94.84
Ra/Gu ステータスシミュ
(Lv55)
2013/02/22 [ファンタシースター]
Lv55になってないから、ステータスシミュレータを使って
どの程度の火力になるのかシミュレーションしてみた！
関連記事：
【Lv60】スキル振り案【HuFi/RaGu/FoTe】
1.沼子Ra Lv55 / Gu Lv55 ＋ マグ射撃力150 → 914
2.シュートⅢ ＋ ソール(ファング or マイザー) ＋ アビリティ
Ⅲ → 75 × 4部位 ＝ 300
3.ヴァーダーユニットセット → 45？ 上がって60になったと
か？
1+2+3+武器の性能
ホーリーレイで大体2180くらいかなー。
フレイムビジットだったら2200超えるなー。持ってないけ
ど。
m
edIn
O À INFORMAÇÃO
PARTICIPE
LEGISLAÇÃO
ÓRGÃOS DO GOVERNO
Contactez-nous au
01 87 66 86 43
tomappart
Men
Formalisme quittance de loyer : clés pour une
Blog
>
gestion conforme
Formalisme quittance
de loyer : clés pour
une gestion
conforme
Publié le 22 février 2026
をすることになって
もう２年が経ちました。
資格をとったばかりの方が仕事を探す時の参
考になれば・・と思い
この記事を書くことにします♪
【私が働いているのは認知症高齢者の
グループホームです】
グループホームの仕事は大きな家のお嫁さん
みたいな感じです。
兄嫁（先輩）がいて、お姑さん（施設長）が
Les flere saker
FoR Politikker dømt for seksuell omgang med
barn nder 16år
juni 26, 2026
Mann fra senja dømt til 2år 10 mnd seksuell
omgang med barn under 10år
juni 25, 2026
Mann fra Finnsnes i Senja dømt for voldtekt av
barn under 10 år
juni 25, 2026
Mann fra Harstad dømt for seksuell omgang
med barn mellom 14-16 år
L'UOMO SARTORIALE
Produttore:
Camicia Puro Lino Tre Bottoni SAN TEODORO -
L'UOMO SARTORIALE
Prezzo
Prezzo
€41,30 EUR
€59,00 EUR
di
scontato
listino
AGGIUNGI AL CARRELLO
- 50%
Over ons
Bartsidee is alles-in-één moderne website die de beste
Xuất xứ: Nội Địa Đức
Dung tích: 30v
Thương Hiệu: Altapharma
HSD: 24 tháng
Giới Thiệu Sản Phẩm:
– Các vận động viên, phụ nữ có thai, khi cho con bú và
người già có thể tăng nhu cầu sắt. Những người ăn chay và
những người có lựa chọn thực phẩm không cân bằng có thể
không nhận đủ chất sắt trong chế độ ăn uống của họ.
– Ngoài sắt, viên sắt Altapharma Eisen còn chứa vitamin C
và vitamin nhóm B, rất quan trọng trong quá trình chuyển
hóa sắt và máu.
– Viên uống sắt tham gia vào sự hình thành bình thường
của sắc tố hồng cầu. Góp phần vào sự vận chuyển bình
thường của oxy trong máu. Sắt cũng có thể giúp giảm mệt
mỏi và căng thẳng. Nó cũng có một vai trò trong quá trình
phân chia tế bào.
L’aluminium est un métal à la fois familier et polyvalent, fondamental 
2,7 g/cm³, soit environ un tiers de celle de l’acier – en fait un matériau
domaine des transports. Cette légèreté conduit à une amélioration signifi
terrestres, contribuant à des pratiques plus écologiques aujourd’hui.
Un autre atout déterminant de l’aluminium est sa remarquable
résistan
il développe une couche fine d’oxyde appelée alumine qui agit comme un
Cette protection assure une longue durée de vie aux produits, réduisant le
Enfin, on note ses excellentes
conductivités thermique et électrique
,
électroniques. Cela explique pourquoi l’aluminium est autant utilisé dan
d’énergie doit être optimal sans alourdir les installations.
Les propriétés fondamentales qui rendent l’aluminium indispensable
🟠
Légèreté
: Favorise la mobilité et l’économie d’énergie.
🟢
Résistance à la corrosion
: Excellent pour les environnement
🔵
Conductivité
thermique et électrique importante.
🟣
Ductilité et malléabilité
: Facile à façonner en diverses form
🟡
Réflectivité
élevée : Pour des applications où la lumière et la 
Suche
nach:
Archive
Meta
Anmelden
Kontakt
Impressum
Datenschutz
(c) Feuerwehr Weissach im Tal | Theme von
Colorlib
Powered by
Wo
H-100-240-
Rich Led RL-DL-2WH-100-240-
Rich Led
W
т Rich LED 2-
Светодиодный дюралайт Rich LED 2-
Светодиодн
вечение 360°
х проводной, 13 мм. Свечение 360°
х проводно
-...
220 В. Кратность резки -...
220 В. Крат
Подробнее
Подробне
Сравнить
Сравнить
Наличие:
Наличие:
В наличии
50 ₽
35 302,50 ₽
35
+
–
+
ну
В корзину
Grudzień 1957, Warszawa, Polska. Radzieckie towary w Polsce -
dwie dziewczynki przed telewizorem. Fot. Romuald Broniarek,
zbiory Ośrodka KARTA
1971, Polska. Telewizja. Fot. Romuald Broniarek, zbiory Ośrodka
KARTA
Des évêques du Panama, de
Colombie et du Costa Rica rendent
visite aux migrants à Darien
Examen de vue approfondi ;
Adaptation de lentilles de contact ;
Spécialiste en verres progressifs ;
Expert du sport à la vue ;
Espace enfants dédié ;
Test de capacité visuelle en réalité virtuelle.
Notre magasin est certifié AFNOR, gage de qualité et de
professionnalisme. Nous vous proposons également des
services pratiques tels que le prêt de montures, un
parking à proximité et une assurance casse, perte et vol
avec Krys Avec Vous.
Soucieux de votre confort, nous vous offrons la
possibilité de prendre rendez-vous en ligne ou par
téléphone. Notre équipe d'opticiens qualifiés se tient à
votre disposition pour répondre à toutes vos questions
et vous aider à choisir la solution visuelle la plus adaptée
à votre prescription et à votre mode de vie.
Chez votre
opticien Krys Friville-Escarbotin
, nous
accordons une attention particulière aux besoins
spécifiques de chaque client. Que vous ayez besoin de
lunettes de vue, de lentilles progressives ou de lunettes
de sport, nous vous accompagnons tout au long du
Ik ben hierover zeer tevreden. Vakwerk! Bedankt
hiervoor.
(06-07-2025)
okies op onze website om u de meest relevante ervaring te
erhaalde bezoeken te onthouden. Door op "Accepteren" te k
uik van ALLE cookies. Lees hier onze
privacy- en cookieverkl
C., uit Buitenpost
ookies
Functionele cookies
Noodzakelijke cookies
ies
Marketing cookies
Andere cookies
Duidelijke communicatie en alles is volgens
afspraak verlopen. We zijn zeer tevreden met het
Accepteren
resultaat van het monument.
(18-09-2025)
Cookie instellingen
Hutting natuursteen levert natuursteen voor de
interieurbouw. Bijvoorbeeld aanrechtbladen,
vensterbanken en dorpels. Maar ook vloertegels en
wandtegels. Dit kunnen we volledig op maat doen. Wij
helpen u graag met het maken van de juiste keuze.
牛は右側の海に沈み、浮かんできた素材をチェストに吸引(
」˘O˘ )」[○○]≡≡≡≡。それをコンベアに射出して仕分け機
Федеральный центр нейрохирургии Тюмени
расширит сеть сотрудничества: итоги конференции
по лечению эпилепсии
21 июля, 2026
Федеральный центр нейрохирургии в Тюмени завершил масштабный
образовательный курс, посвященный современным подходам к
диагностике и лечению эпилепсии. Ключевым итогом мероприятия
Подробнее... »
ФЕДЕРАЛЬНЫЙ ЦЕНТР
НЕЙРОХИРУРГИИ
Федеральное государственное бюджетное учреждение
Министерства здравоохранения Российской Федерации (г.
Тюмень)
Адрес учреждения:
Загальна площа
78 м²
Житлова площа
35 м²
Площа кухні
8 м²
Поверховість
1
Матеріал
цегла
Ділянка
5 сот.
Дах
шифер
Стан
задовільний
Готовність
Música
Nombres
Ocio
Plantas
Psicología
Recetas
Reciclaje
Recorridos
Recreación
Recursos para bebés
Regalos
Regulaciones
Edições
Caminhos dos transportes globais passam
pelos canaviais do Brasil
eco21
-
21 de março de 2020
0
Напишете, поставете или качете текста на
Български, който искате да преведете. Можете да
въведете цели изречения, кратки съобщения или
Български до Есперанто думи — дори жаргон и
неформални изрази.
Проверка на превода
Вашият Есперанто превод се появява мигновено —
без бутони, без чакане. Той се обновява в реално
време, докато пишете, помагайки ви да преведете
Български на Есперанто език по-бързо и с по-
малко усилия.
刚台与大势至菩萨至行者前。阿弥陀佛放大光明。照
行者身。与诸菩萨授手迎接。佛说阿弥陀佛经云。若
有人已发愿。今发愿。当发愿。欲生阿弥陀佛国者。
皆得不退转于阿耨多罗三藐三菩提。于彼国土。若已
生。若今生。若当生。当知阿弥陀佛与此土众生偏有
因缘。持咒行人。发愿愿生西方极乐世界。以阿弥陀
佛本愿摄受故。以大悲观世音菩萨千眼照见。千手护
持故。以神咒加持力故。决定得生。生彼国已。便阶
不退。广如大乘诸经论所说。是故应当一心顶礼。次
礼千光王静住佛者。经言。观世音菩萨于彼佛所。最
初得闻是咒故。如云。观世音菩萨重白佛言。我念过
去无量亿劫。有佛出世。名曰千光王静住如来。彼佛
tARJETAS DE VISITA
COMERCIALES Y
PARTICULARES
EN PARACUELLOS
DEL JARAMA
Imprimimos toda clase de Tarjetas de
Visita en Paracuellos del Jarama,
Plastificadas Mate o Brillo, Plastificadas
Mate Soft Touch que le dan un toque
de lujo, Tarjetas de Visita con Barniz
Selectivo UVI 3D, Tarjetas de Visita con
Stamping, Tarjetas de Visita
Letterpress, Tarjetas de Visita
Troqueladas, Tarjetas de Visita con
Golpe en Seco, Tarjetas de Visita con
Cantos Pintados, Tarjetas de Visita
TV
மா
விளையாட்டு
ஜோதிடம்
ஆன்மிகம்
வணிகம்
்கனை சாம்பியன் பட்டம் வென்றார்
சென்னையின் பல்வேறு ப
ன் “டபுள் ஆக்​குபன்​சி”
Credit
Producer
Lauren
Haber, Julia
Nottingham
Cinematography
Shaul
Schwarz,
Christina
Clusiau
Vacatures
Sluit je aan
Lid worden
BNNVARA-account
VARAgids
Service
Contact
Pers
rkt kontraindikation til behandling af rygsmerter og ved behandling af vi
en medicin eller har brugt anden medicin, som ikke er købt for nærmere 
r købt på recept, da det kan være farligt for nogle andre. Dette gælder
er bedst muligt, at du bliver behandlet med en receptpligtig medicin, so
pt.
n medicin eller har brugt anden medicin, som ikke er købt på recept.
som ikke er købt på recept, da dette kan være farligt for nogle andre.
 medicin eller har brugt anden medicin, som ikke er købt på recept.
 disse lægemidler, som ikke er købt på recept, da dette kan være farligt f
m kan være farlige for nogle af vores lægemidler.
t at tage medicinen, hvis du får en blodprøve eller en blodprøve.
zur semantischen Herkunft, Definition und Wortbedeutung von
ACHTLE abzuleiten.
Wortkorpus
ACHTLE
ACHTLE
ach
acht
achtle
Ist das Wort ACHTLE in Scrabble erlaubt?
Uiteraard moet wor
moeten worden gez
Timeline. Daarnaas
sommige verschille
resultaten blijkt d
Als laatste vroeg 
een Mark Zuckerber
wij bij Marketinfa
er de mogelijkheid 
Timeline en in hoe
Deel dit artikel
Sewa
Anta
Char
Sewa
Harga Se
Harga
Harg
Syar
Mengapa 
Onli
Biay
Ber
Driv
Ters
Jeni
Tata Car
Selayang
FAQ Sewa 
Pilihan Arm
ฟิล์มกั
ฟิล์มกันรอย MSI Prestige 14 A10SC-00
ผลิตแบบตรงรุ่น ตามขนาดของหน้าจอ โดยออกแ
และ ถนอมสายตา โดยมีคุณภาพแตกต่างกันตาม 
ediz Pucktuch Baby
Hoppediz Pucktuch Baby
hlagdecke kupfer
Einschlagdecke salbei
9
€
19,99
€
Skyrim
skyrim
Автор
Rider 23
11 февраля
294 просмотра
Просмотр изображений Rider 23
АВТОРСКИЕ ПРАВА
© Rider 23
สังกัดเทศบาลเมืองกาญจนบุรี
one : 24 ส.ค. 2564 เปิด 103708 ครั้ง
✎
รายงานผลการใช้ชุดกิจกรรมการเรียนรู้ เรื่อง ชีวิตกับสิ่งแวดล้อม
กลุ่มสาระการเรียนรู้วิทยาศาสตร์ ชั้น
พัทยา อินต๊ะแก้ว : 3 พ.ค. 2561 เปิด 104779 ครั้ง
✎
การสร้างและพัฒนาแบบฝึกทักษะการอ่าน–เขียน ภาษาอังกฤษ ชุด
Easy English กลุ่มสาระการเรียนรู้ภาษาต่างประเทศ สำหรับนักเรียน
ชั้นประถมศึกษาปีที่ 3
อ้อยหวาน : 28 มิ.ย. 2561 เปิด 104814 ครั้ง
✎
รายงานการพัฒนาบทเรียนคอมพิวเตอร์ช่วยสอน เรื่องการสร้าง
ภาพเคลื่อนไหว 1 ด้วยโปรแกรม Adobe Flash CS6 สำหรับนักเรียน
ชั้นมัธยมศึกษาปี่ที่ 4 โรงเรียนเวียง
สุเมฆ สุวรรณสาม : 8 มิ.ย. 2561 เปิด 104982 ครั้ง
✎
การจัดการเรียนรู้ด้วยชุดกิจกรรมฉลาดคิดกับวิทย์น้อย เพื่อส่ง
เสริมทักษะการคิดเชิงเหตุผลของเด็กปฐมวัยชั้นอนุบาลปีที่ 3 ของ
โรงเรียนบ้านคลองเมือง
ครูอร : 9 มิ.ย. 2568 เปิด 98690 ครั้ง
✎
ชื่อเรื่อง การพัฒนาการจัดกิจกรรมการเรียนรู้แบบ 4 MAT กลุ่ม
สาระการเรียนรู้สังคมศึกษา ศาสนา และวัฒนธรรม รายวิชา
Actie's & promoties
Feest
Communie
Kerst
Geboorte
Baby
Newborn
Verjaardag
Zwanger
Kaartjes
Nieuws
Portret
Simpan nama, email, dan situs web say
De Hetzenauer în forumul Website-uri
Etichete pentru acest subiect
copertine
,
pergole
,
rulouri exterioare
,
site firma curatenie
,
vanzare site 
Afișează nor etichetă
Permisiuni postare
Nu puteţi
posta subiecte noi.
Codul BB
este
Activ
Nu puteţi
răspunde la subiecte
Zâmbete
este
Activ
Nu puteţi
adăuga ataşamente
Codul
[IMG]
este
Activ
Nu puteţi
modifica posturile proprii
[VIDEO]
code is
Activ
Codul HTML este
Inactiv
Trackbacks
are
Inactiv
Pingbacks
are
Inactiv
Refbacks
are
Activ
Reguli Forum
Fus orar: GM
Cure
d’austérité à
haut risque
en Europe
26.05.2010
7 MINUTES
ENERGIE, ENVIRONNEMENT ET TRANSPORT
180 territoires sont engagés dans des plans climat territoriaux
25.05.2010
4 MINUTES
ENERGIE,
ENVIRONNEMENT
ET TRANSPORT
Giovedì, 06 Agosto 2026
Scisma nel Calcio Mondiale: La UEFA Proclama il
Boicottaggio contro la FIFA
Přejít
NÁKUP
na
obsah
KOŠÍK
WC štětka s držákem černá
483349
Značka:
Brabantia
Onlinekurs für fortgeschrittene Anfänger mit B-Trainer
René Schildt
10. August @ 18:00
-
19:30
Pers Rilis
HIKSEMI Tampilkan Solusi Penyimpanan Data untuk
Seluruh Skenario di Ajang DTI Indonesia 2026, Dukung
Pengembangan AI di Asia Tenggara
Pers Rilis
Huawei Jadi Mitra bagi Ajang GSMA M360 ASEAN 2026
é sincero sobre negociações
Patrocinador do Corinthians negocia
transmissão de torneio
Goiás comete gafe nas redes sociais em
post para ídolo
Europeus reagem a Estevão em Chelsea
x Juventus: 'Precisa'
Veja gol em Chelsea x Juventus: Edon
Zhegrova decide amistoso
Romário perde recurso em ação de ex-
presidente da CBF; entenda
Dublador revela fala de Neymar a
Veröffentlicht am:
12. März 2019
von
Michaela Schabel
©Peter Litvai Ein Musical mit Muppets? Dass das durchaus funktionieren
# # # # # # #
> [YOUR TASK] Would you copy, unchanged, the stretch of the records above that begins at the line containing "อ้อยหวาน : 28 มิ.ย. 2561 เปิด 104814 ครั้ง" and ends at the line containing "é sincero sobre negociações", and only that?

> [YOUR RESPONSE]
อ้อยหวาน : 28 มิ.ย. 2561 เปิด 104814 ครั้ง
✎
รายงานการพัฒนาบทเรียนคอมพิวเตอร์ช่วยสอน เรื่องการสร้าง
ภาพเคลื่อนไหว 1 ด้วยโปรแกรม Adobe Flash CS6 สำหรับนักเรียน
ชั้นมัธยมศึกษาปี่ที่ 4 โรงเรียนเวียง
สุเมฆ สุวรรณสาม : 8 มิ.ย. 2561 เปิด 104982 ครั้ง
✎
การจัดการเรียนรู้ด้วยชุดกิจกรรมฉลาดคิดกับวิทย์น้อย เพื่อส่ง
เสริมทักษะการคิดเชิงเหตุผลของเด็กปฐมวัยชั้นอนุบาลปีที่ 3 ของ
โรงเรียนบ้านคลองเมือง
ครูอร : 9 มิ.ย. 2568 เปิด 98690 ครั้ง
✎
ชื่อเรื่อง การพัฒนาการจัดกิจกรรมการเรียนรู้แบบ 4 MAT กลุ่ม
สาระการเรียนรู้สังคมศึกษา ศาสนา และวัฒนธรรม รายวิชา
Actie's & promoties
Feest
Communie
Kerst
Geboorte
Baby
Newborn
Verjaardag
Zwanger
Kaartjes
Nieuws
Portret
Simpan nama, email, dan situs web say
De Hetzenauer în forumul Website-uri
Etichete pentru acest subiect
copertine
,
pergole
,
rulouri exterioare
,
site firma curatenie
,
vanzare site 
Afișează nor etichetă
Permisiuni postare
Nu puteţi
posta subiecte noi.
Codul BB
este
Activ
Nu puteţi
răspunde la subiecte
Zâmbete
este
Activ
Nu puteţi
adăuga ataşamente
Codul
[IMG]
este
Activ
Nu puteţi
modifica posturile proprii
[VIDEO]
code is
Activ
Codul HTML este
Inactiv
Trackbacks
are
Inactiv
Pingbacks
are
Inactiv
Refbacks
are
Activ
Reguli Forum
Fus orar: GM
Cure
d’austérité à
haut risque
en Europe
26.05.2010
7 MINUTES
ENERGIE, ENVIRONNEMENT ET TRANSPORT
180 territoires sont engagés dans des plans climat territoriaux
25.05.2010
4 MINUTES
ENERGIE,
ENVIRONNEMENT
ET TRANSPORT
Giovedì, 06 Agosto 2026
Scisma nel Calcio Mondiale: La UEFA Proclama il
Boicottaggio contro la FIFA
Přejít
NÁKUP
na
obsah
KOŠÍK
WC štětka s držákem černá
483349
Značka:
Brabantia
Onlinekurs für fortgeschrittene Anfänger mit B-Trainer
René Schildt
10. August @ 18:00
-
19:30
Pers Rilis
HIKSEMI Tampilkan Solusi Penyimpanan Data untuk
Seluruh Skenario di Ajang DTI Indonesia 2026, Dukung
Pengembangan AI di Asia Tenggara
Pers Rilis
Huawei Jadi Mitra bagi Ajang GSMA M360 ASEAN 2026
é sincero sobre negociações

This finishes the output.